> ACTION ITEM
Could every line below be transcribed exactly, with the pictures dropped?

> DATA SEGMENT
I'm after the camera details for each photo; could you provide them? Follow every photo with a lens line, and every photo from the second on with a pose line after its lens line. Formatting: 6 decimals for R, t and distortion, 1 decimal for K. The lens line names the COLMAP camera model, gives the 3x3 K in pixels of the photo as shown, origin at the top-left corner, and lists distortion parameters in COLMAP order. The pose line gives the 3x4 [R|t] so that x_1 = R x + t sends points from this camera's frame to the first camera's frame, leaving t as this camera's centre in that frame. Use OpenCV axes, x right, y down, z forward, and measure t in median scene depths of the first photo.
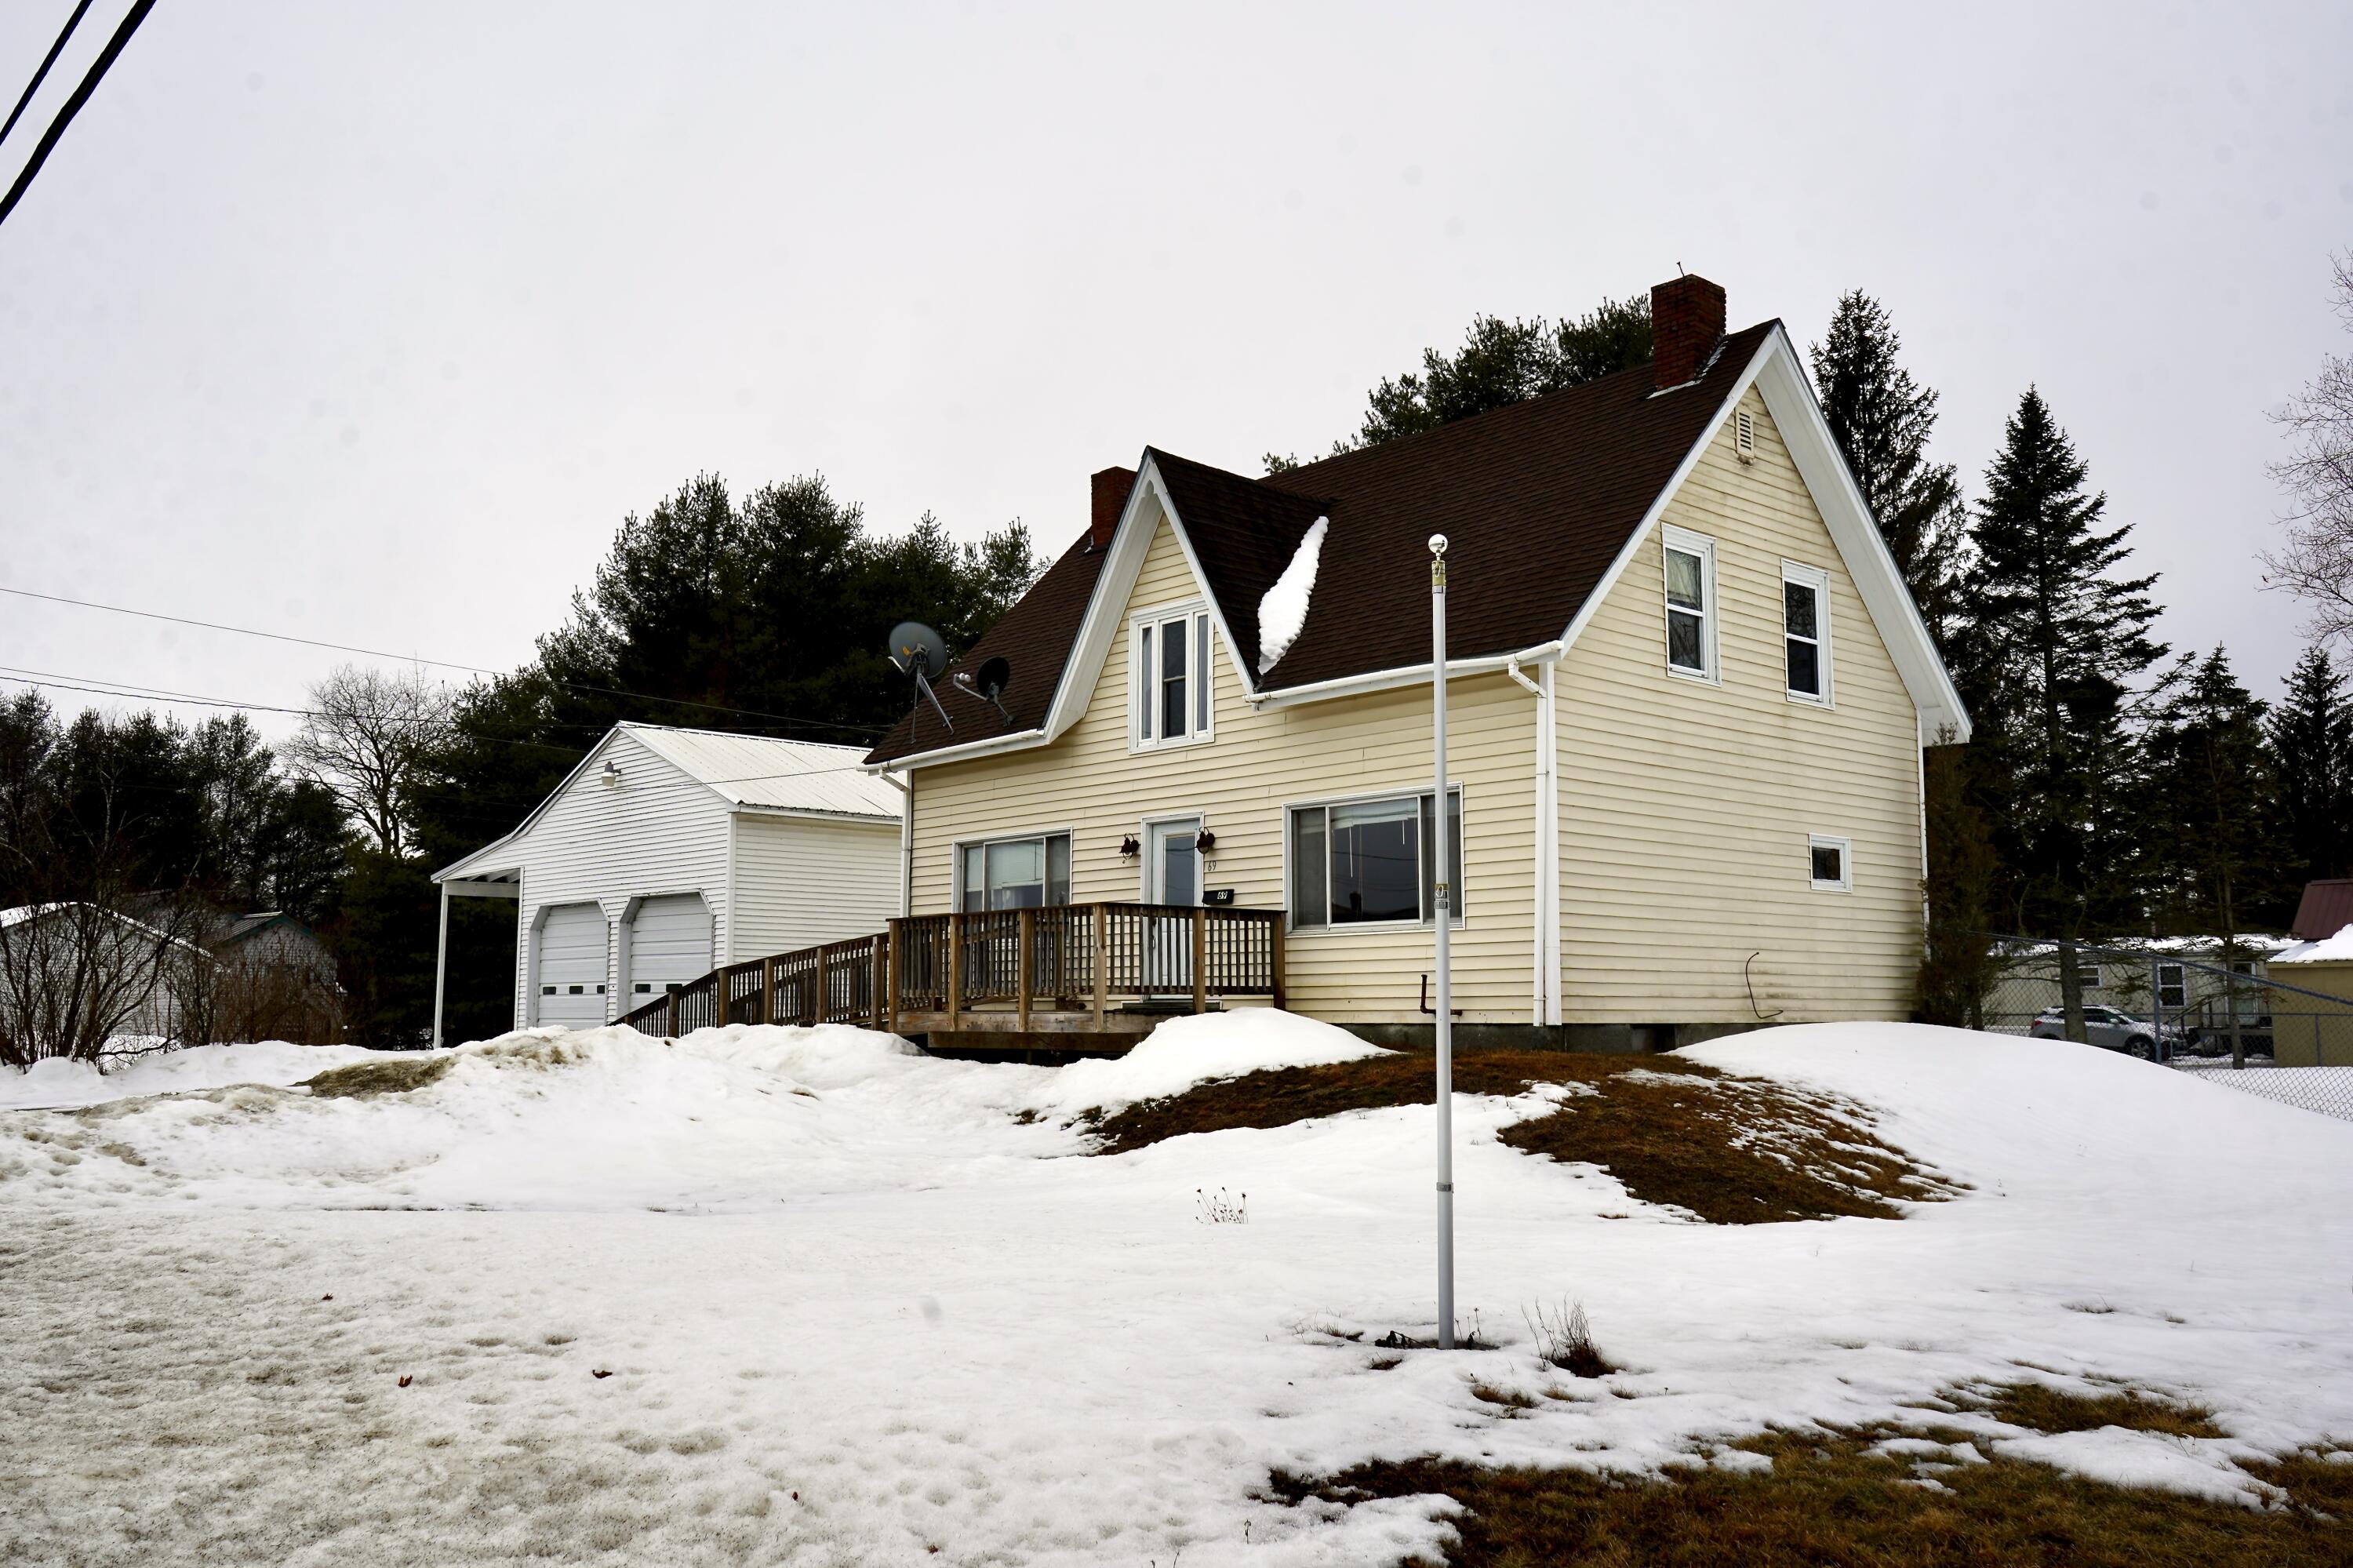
lens RADIAL K [[1905.4, 0, 1176.5], [0, 1905.4, 784.0], [0, 0, 1]] dist [0.000682, 0.000048]
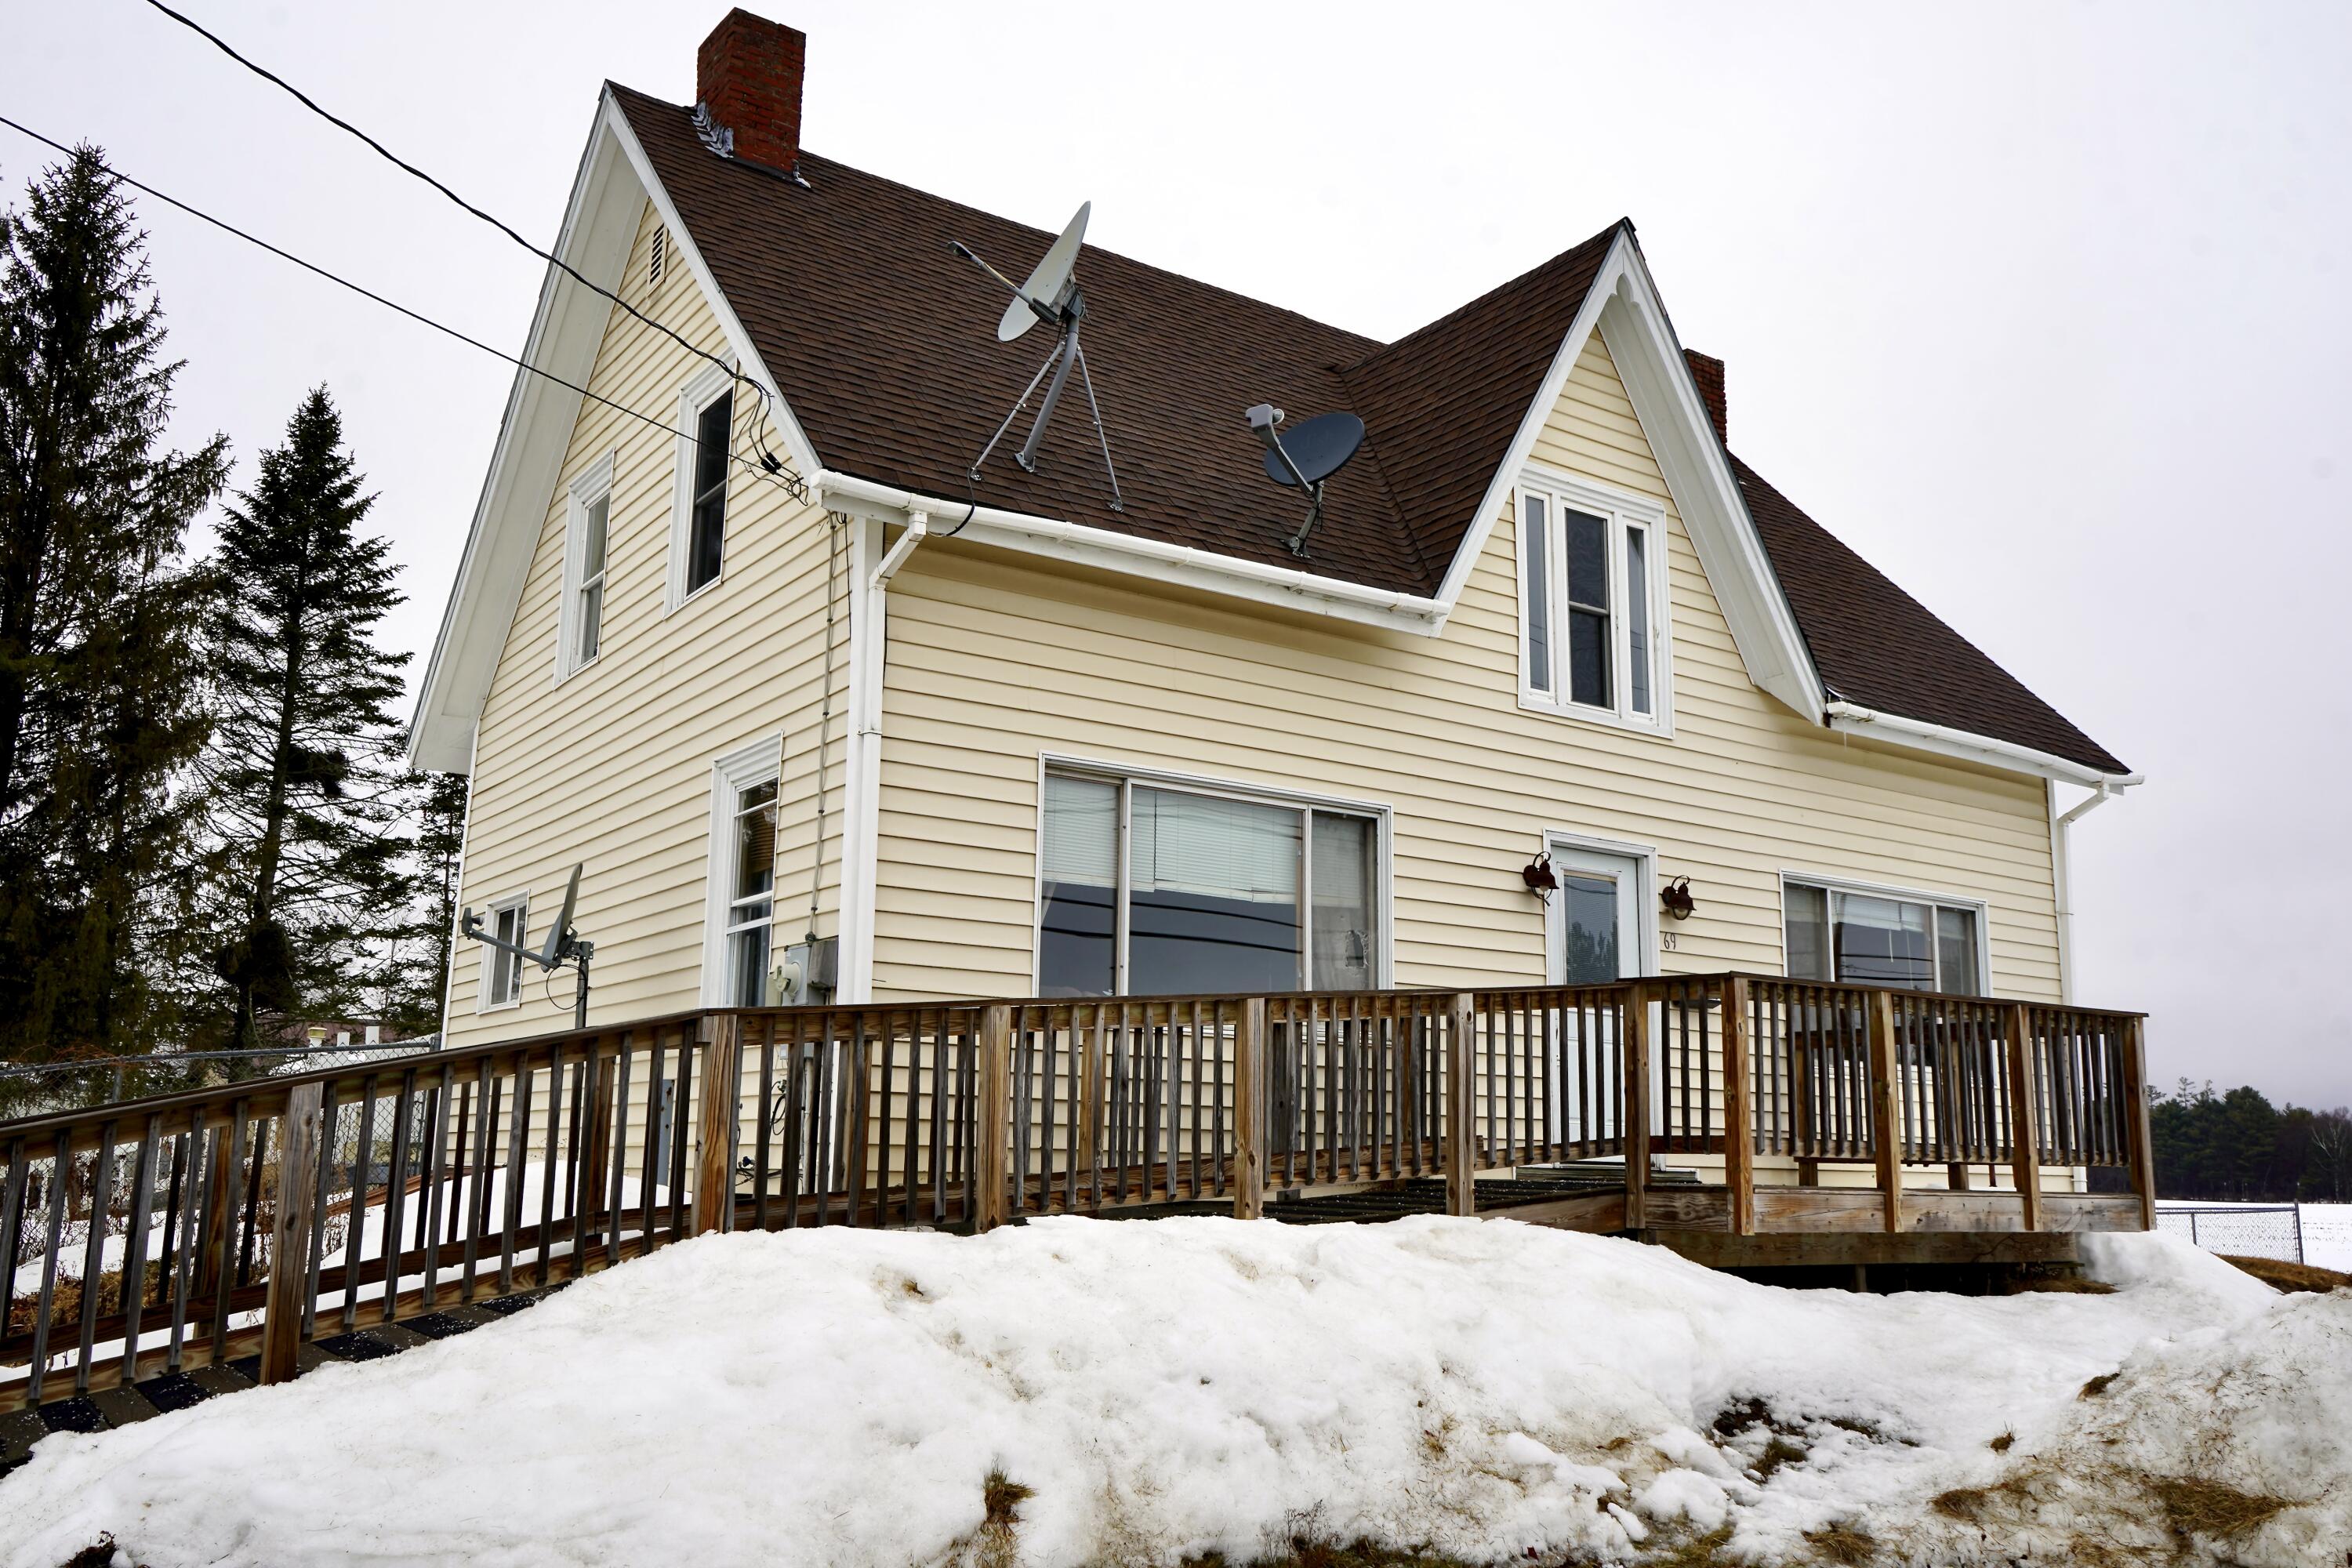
lens RADIAL K [[1980.4, 0, 1176.0], [0, 1980.4, 784.0], [0, 0, 1]] dist [-0.002858, -0.000801]
pose [[0.133079, 0.197300, 0.971269, -0.593069], [-0.135045, 0.974455, -0.179444, 0.122834], [-0.981862, -0.107285, 0.156324, 1.018856]]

> TASK ANSWER
I'm after the camera details for each photo; could you provide them? Follow every photo with a lens line, and every photo from the second on with a pose line after its lens line. Formatting: 6 decimals for R, t and distortion, 1 decimal for K. The lens line names the COLMAP camera model, gives the 3x3 K in pixels of the photo as shown, origin at the top-left corner, and lists distortion parameters in COLMAP order. The pose line gives the 3x4 [R|t] so that x_1 = R x + t sends points from this camera's frame to the first camera's frame, leaving t as this camera's centre in that frame. Use OpenCV axes, x right, y down, z forward, and measure t in median scene depths of the first photo.
lens RADIAL K [[1905.4, 0, 1176.5], [0, 1905.4, 784.0], [0, 0, 1]] dist [0.000682, 0.000048]
lens RADIAL K [[1980.4, 0, 1176.0], [0, 1980.4, 784.0], [0, 0, 1]] dist [-0.002858, -0.000801]
pose [[0.133079, 0.197300, 0.971269, -0.593069], [-0.135045, 0.974455, -0.179444, 0.122834], [-0.981862, -0.107285, 0.156324, 1.018856]]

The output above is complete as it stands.